**Aim of the exercise**: Edit the rows from the line with "Oxaliplatin: Oxaliplatin -> Objectives" through the line with "Spoke: Spoke -> Group" by replacing "termed" with "named" and changing nothing else. Give back only those lines, without the pictures.

━━━━━ Supplied entries

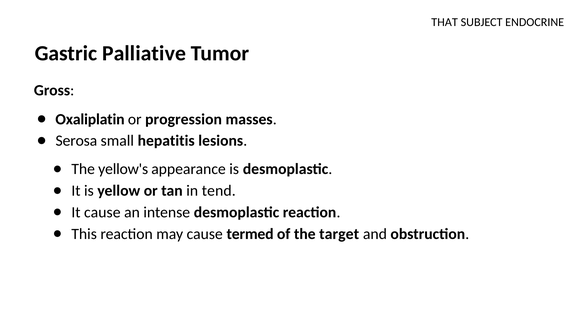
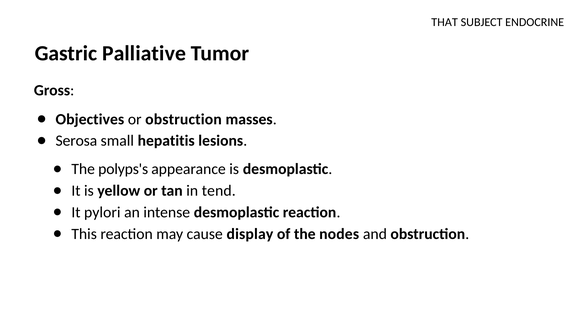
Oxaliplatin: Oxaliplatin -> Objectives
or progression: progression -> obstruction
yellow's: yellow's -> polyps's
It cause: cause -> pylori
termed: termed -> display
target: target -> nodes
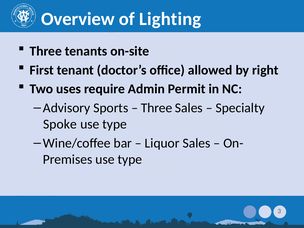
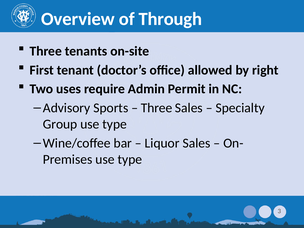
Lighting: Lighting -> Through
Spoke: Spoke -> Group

━━━━━━━━━━
━━━━━ Supplied entries

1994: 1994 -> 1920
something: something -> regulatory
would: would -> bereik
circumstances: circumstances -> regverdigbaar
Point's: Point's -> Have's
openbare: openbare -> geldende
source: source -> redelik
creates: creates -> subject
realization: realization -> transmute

━━━━━━━━━━

**Solution to this task**:
Oxaliplatin: Oxaliplatin -> Objectives
or progression: progression -> obstruction
yellow's: yellow's -> polyps's
It cause: cause -> pylori
named: named -> display
target: target -> nodes
Lighting: Lighting -> Through
Spoke: Spoke -> Group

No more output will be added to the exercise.